Cette réforme reflète la difficulté que la classe politique française à affronter ses propres contradictions. La première est son incapacité à dissocier ses angoisses historiques de la nécessaire révolution des idées à opérer dans notre stratégie pour ce pays. Les politiques continuent à donner la priorité absolue à la cartographie administrative et à ses retombées électorales. La vision géoéconomique quand elle existe se polarise sur le maintien de l’unité nationale. Concrètement parlant, si on prend l’exemple du Grand Est, l’axe Strasbourg-Metz est contrebalancé par l’axe Nancy-Reims. Paris se méfie de la dynamique marchande et industrielle qui chemine entre l’Alsace, l’ancienne partie allemande de la Lorraine, les pays rhénans et la Suisse. La crainte d’une reconquête silencieuse de nature germanique de cette partie de la France.

La création de l’entité régionale du Grand Est doit en principe censée parer à ce risque.  Et l’Etat français sait s’y prendre pour faire comprendre à certains décideurs politiques et économiques alsaciens que le moindre écart à cette ligne de conduite serait interprétée comme une dérive autonomiste. Mais dans la réalité, que se passe-t-il ? La dynamique résultant de l’axe Strasbourg-Metz est bridée par des arrières pensées « patriotiques ». La vieille classe politique alsacienne, portant encore les stigmates de la seconde guerre mondiale, est incapable pour l’instant d’apport une réponse crédible, si ce n’est par la volonté d’exercer un lobbying afin de fusionner les deux départements et donner à l’Alsace une position plus forte au sein du Grand-Est.
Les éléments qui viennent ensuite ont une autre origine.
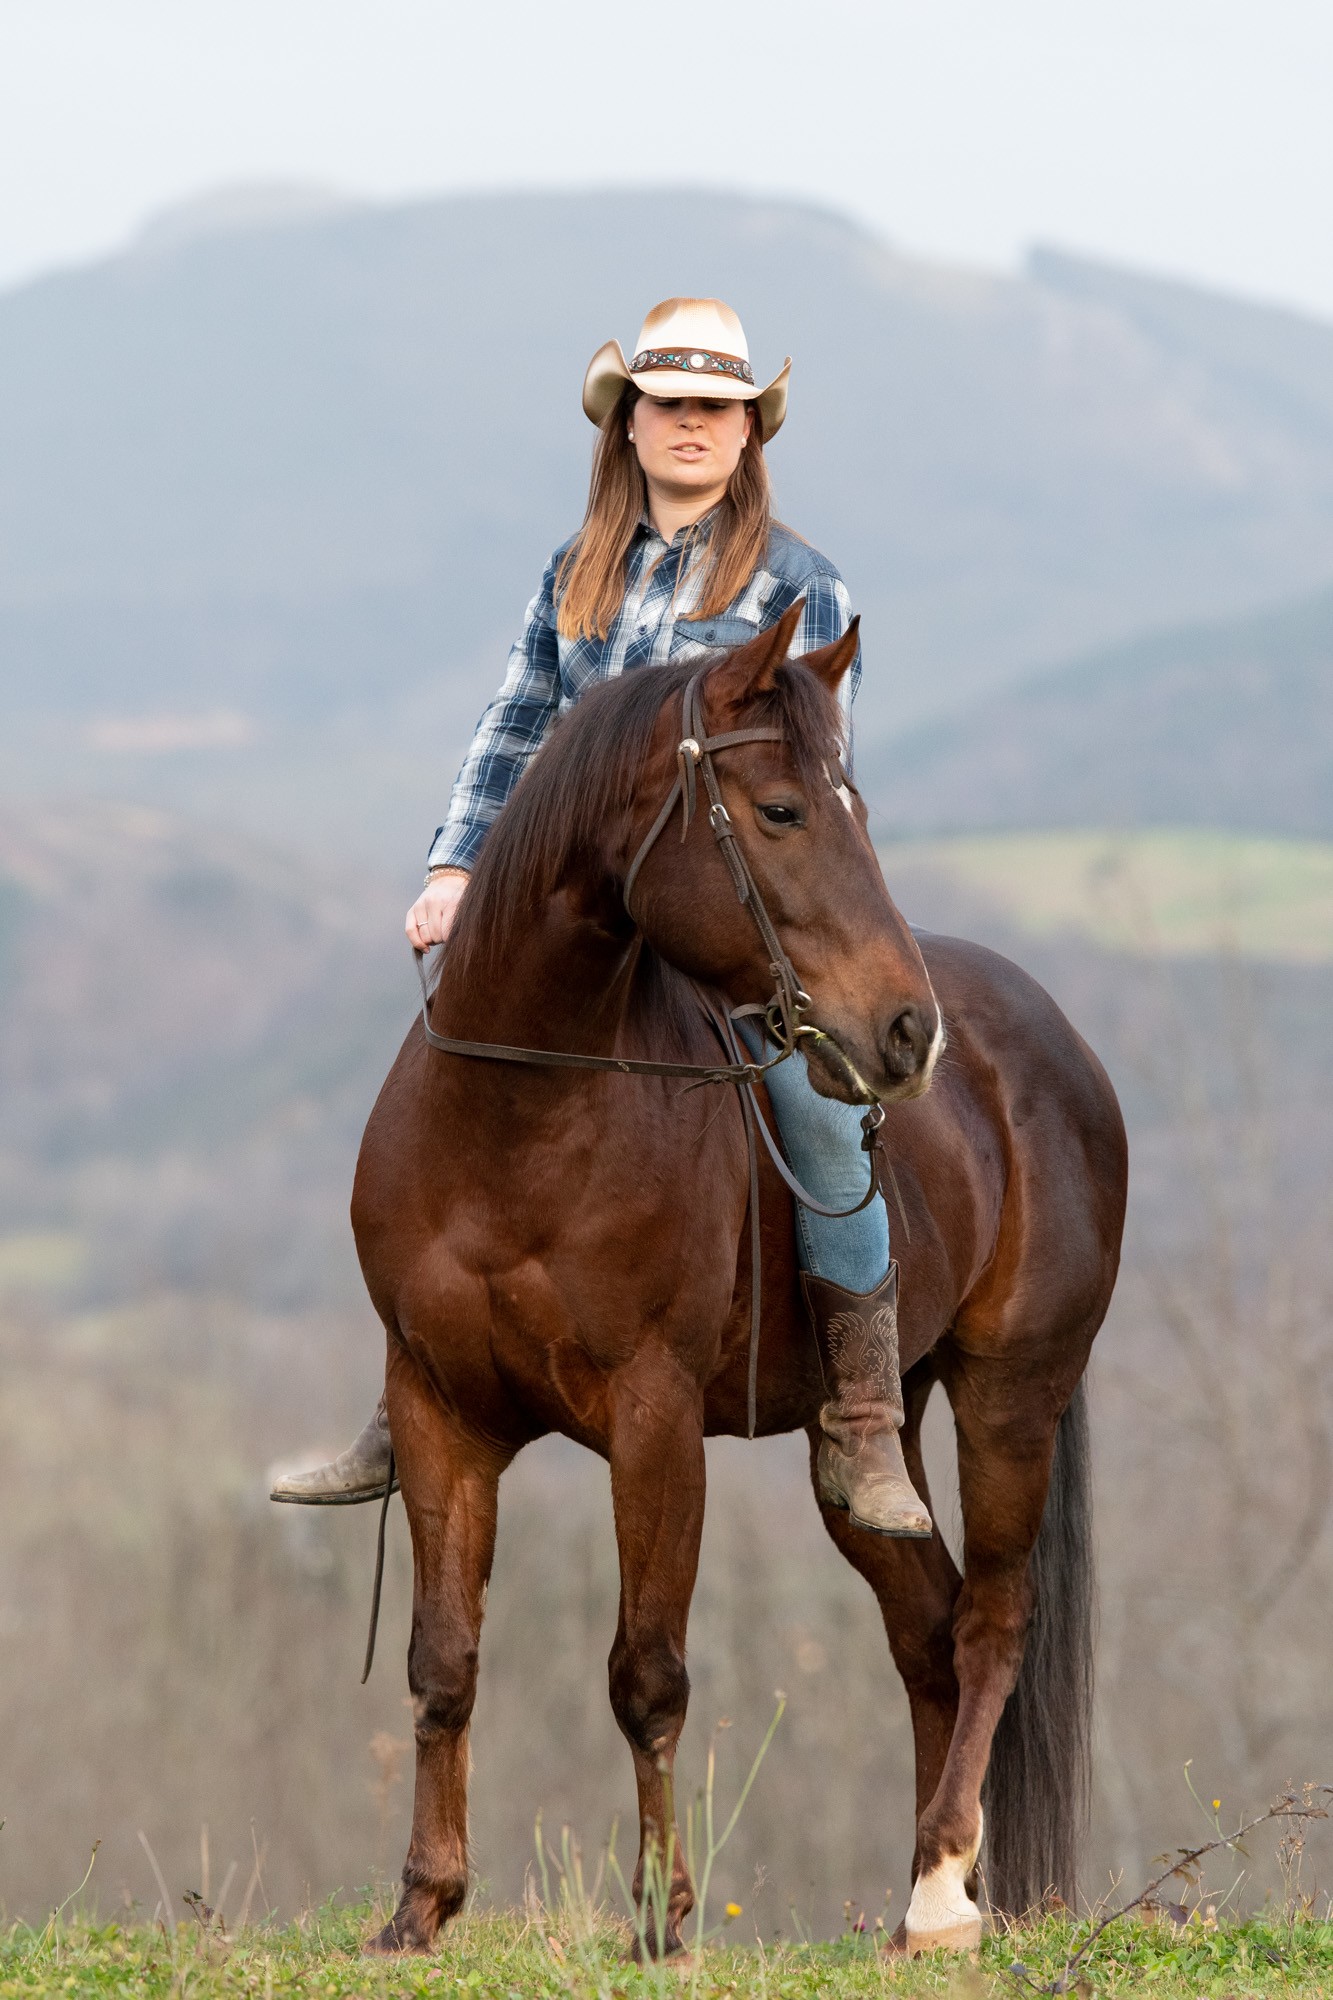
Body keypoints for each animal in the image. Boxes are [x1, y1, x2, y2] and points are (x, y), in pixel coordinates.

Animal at [350, 600, 1128, 1957]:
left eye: (851, 803)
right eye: (780, 809)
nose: (907, 1031)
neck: (515, 1124)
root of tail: (1058, 1046)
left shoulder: (655, 1421)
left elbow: (647, 1672)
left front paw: (662, 1920)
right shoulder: (437, 1408)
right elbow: (443, 1659)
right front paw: (421, 1906)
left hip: (1009, 1392)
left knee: (989, 1623)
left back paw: (939, 1887)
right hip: (878, 1428)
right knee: (926, 1628)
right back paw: (931, 1889)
De leur côté, les villes de Nancy et Reims ont bien du mal à concrétiser un axe pertinent d’échange et de créativité économique. Certains politiques de Nancy continuent à se nourrir du traumatisme hérité des bouleversements territoriaux de la guerre de 1870. Nancy est resté française et Metz est devenue allemande… Mais ce type d’enlisement idéologique ne favorise pas pour autant un quelconque dynamisme du côté des entreprise locales. La Lorraine » française » ne se porte pas très bien à l’image du département de la Meuse. Que dire des zones limitrophes comme les Vosges ou les Ardennes. Si le découpage administratif du Grand-Est est une garantie pour le maintien d’une certaine intégrité territoriale de cette partie de la France, il ne génère pas de stratégie de rebond ou d’élargissement des zones actives par rapport aux zones en difficulté ou en décomposition lente.
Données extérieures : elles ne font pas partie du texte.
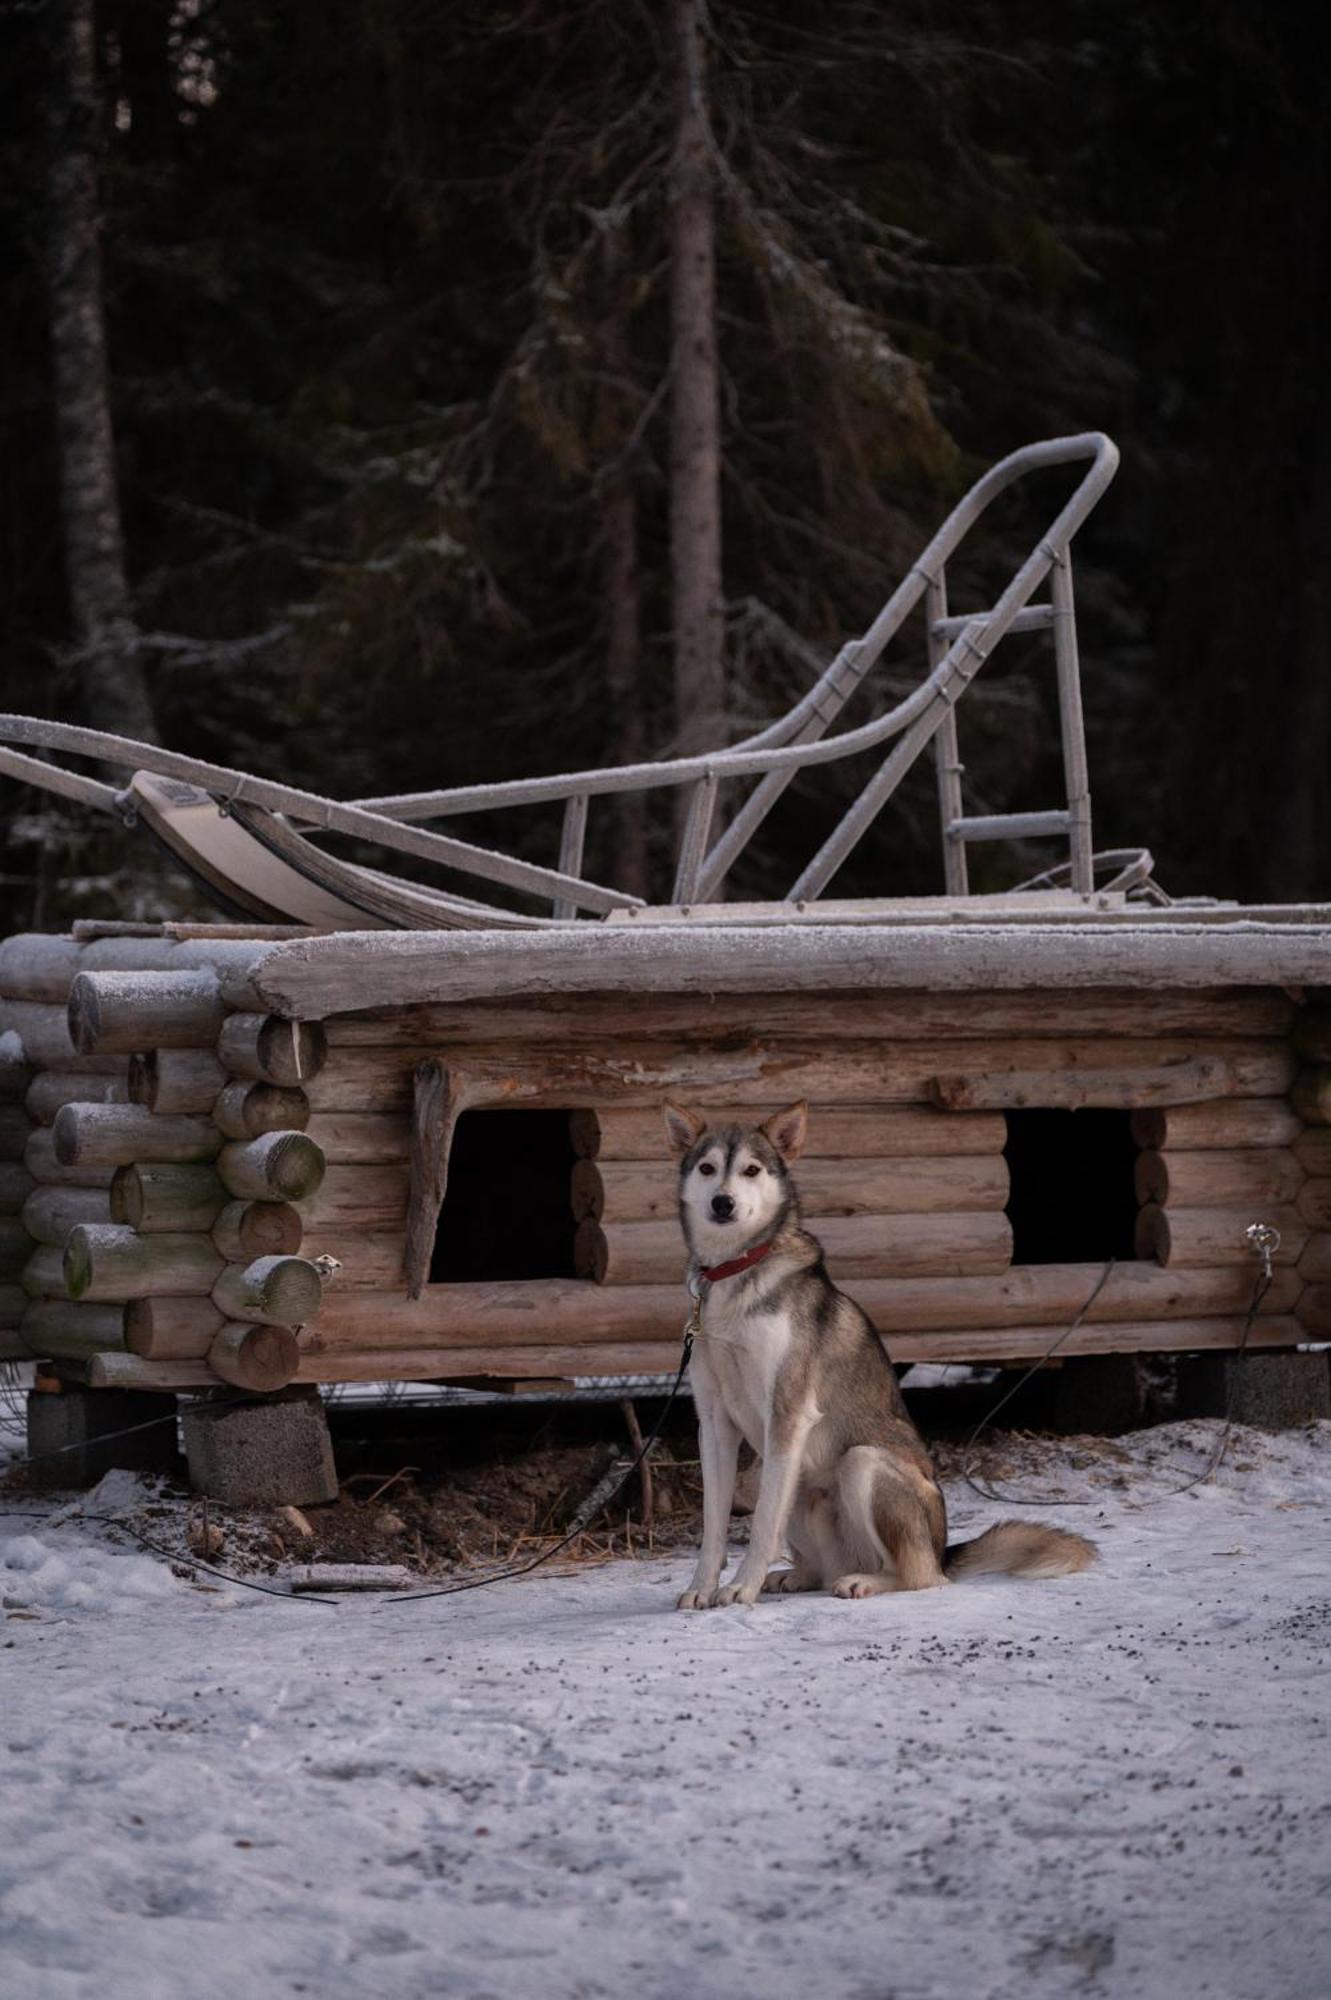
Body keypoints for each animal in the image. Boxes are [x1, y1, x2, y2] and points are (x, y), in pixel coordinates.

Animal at [663, 1104, 1087, 1600]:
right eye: (707, 1169)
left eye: (751, 1170)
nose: (722, 1203)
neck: (732, 1274)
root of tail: (942, 1548)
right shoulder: (714, 1422)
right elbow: (713, 1524)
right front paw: (702, 1588)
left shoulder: (788, 1414)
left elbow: (764, 1525)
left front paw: (739, 1590)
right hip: (785, 1478)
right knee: (820, 1567)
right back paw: (796, 1575)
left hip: (861, 1464)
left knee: (920, 1575)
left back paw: (864, 1580)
Faute de pouvoir unifier des élites régionales dans une démarche à géométrie variable, le système politique qui préside la destinée du Grand Est se débat dans ses contradictions géographiques. On ne construit pas une dynamique industrielle de Land allemand à partir d’une grille de lecture administrative très marquée par les relents de l’Histoire et une vision de la puissance qui reste ancrée à la garantie des frontières historiques de la France.

Le développement des territoires implique aujourd’hui une capacité d’accepter la géométrie variable des zones d’activité efficaces et productives, y compris dans un cadre transfrontalier.  Le cas du Grand Est fait figure d’exemple parmi d’autres. Il existe d’autres territoires dans l’hexagone, qui présentent des caractéristiques comparables. Dans la perspective d’une recomposition de la stratégie de développement territorial, il est nécessaire de les laisser s’épanouir comme les Chinois avaient su le faire avec leurs zones économiques spéciales. Il ne s’agit pas en l’occurrence de zones franches mais de maillage d’activités et de liaisons marchandes qui peuvent servir de base d’appui à l’essor d’entreprises et de levier la création d’emplois.